Dataset entries:
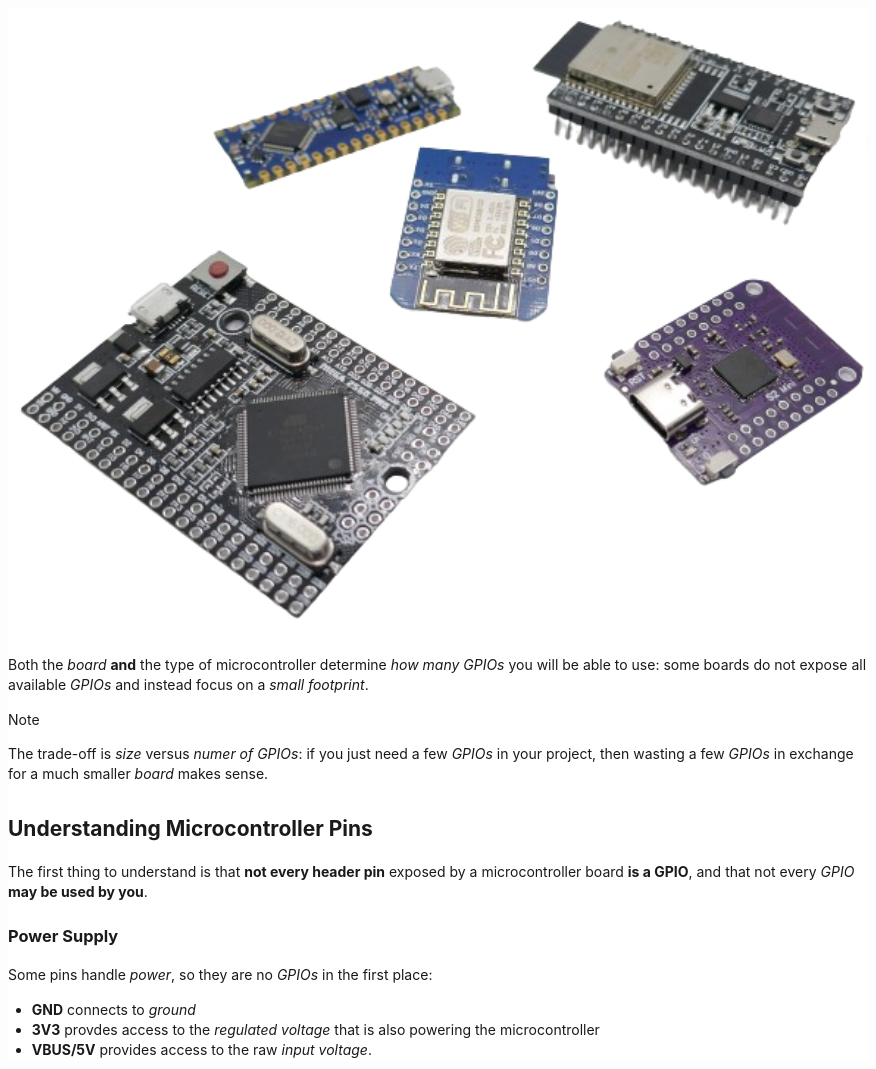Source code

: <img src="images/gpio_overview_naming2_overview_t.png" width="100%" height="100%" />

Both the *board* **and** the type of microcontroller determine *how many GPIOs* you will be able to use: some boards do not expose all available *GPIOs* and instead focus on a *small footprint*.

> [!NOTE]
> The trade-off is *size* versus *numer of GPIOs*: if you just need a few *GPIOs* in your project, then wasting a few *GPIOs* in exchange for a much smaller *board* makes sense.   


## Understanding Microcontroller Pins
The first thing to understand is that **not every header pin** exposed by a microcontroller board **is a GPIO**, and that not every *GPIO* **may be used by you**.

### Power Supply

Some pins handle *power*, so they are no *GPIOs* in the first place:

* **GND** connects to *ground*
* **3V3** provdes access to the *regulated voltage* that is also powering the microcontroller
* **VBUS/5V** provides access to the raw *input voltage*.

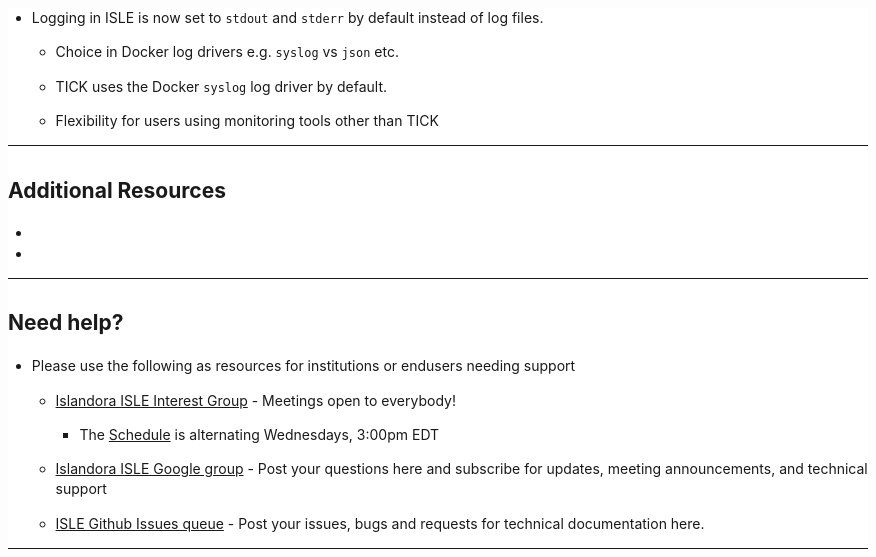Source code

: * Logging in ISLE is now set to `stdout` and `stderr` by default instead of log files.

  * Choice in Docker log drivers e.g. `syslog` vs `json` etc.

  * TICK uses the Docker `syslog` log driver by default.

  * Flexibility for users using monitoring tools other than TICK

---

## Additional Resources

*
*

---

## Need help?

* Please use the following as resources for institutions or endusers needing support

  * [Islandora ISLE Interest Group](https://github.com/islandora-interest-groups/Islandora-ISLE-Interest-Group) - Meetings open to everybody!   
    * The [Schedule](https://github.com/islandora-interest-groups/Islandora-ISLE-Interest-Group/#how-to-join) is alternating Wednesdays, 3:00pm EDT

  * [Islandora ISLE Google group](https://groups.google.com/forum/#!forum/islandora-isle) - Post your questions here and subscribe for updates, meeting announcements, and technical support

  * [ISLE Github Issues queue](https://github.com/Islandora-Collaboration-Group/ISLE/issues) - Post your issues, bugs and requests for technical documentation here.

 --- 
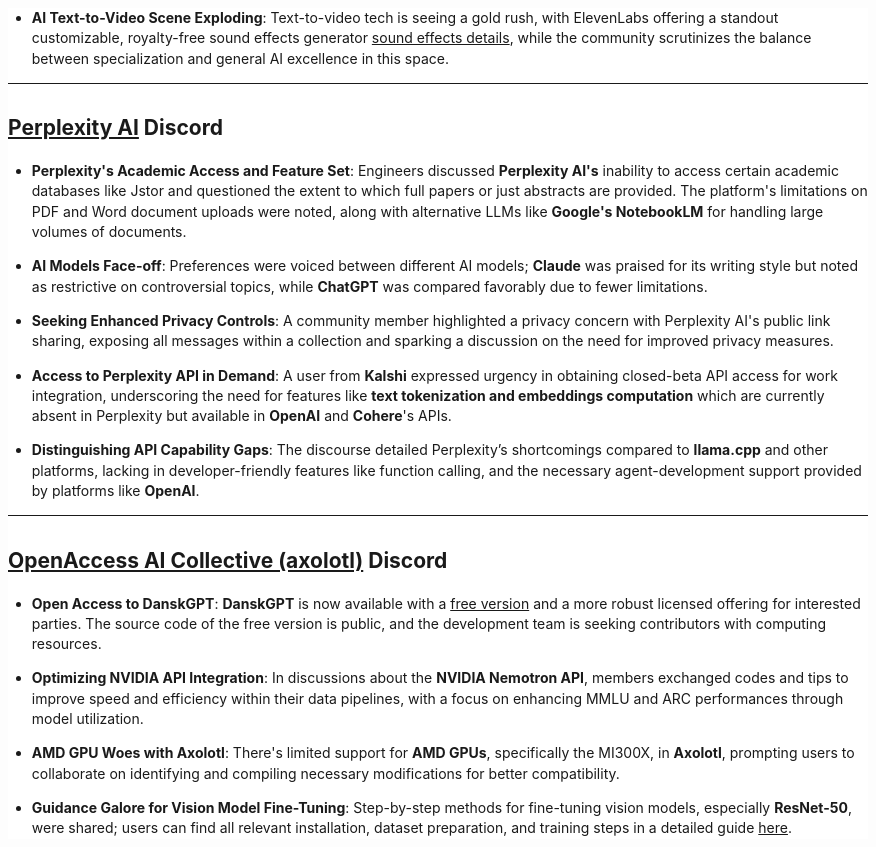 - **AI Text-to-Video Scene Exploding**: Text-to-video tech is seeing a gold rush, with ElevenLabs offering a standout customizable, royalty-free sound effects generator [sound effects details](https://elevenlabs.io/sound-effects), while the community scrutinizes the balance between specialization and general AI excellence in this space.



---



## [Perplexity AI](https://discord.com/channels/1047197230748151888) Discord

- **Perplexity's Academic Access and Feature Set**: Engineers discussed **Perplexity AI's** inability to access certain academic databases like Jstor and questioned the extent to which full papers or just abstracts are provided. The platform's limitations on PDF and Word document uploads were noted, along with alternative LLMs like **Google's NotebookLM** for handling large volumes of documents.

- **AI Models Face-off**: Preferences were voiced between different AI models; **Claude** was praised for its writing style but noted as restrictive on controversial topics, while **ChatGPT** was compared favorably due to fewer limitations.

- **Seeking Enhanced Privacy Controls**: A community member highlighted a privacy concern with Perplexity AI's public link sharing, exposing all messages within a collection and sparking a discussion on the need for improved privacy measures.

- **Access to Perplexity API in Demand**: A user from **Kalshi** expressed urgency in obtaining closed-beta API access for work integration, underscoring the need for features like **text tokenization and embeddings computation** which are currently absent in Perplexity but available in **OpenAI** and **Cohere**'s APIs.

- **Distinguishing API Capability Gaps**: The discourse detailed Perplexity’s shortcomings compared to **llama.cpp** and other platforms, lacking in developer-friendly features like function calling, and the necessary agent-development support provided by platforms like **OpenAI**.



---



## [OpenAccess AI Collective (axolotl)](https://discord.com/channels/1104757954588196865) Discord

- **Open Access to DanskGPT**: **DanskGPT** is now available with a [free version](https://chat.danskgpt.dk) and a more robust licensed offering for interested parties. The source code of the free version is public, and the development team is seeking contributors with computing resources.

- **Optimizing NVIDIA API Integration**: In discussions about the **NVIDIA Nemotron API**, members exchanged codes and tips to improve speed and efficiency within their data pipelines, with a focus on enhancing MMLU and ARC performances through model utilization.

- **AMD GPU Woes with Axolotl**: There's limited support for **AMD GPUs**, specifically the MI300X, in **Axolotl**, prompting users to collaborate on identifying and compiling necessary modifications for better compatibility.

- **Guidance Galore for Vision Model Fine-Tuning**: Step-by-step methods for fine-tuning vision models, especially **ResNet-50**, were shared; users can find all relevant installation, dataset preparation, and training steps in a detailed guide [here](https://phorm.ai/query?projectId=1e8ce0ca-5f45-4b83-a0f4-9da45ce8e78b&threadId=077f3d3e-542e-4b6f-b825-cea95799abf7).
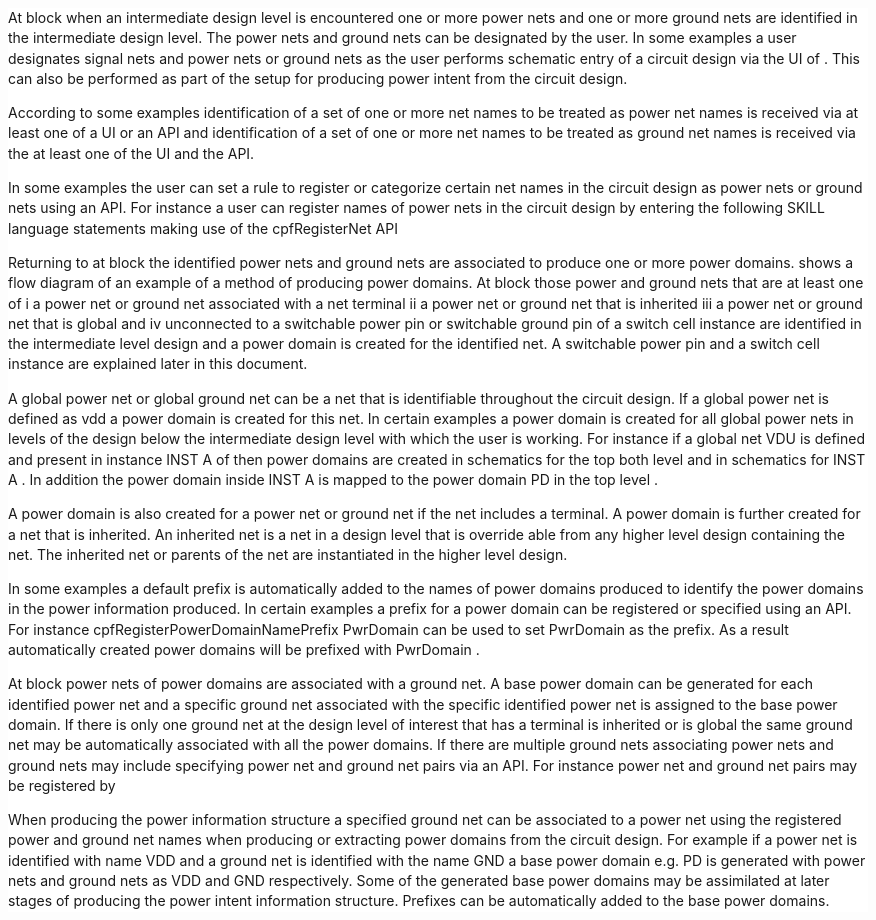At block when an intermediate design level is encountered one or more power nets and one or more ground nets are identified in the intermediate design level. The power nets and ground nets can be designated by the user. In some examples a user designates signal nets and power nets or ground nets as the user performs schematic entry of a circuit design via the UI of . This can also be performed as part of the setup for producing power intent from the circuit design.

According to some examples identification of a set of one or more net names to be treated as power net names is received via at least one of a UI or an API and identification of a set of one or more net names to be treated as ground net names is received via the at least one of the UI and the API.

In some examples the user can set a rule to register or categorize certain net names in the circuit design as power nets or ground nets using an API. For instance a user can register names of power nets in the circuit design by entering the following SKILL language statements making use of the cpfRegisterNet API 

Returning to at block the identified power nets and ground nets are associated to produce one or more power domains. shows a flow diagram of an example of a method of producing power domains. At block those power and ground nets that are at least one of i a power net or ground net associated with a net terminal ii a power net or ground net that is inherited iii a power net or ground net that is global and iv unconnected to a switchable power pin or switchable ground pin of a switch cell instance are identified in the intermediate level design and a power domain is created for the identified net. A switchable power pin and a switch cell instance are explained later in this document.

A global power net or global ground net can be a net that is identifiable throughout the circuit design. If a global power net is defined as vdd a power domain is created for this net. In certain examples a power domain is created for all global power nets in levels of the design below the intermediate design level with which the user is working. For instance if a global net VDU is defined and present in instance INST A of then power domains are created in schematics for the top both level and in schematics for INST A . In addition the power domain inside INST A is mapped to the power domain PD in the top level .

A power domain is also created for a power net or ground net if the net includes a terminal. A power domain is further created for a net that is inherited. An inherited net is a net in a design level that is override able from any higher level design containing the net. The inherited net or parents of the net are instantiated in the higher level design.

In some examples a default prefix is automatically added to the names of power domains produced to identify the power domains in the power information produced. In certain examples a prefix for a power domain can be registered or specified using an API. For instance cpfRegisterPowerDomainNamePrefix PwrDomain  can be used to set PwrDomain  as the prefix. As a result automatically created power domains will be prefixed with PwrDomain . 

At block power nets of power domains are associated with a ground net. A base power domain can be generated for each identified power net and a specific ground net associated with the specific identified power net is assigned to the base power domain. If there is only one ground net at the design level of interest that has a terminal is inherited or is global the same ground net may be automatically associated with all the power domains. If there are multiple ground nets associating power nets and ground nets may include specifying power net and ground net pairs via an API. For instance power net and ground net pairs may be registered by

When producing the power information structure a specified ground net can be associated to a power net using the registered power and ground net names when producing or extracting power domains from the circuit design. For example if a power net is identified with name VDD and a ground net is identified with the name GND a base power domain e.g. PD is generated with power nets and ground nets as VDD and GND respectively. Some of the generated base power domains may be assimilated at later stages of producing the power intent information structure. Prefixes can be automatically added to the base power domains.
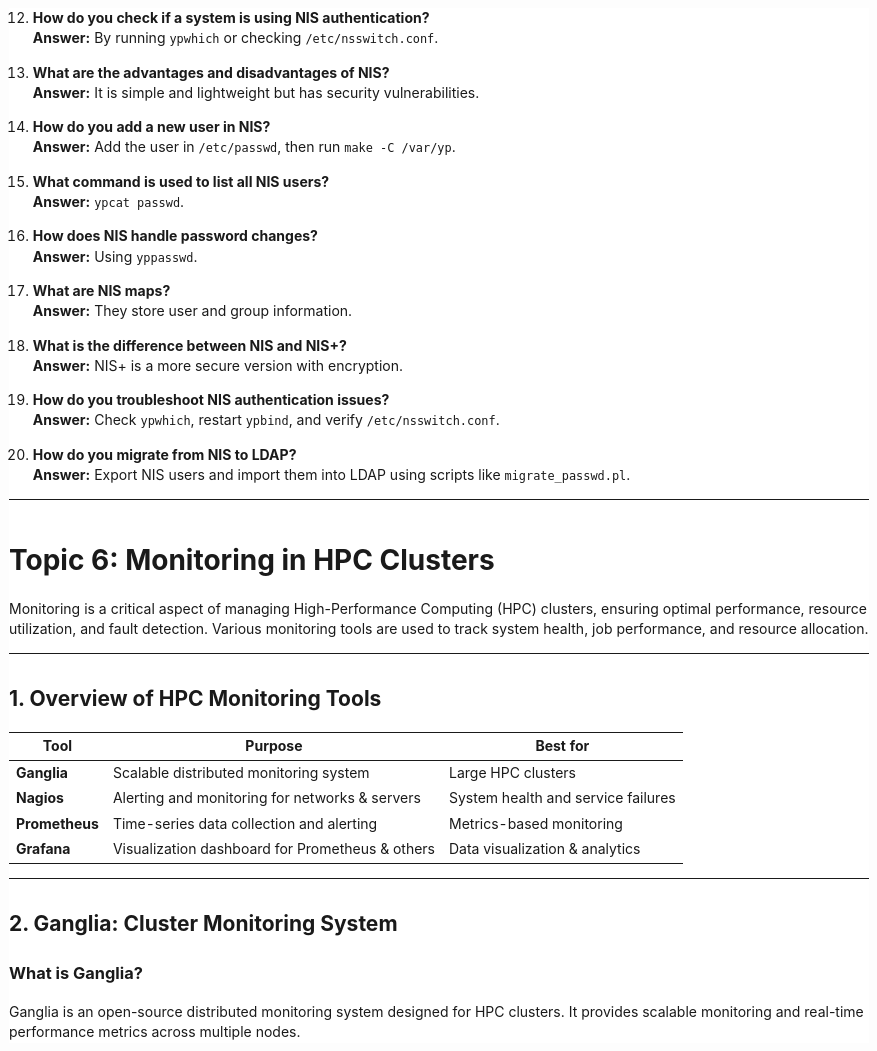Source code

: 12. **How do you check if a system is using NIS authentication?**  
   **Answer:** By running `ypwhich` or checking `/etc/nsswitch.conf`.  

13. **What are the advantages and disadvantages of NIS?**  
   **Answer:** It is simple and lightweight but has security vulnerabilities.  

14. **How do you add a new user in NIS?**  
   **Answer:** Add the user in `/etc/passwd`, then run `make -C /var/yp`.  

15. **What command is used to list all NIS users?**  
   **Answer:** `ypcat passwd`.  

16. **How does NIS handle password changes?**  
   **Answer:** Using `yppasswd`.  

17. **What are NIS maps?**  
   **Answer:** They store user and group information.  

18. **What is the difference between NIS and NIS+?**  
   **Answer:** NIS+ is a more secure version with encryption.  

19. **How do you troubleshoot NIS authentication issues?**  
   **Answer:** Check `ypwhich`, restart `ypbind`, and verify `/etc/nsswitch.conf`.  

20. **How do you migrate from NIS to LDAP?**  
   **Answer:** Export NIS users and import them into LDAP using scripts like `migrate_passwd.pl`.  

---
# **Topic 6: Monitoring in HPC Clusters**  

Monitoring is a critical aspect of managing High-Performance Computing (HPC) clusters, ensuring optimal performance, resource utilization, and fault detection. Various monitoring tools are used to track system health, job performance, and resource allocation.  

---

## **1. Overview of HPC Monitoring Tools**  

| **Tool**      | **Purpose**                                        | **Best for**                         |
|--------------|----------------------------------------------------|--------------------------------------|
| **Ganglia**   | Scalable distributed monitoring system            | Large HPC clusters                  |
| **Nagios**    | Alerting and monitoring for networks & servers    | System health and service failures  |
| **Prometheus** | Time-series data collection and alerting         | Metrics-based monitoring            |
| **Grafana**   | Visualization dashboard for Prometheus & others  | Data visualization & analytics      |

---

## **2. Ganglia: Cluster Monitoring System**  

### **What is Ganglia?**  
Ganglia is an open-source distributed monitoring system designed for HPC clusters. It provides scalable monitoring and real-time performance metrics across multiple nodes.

DIRECTIONS ::
Copy the lines of the data above verbatim, from the line containing "15. **What command" through the line containing "version with encryption.", both lines included.

ANSWER BELOW ::
15. **What command is used to list all NIS users?**  
   **Answer:** `ypcat passwd`.  

16. **How does NIS handle password changes?**  
   **Answer:** Using `yppasswd`.  

17. **What are NIS maps?**  
   **Answer:** They store user and group information.  

18. **What is the difference between NIS and NIS+?**  
   **Answer:** NIS+ is a more secure version with encryption.  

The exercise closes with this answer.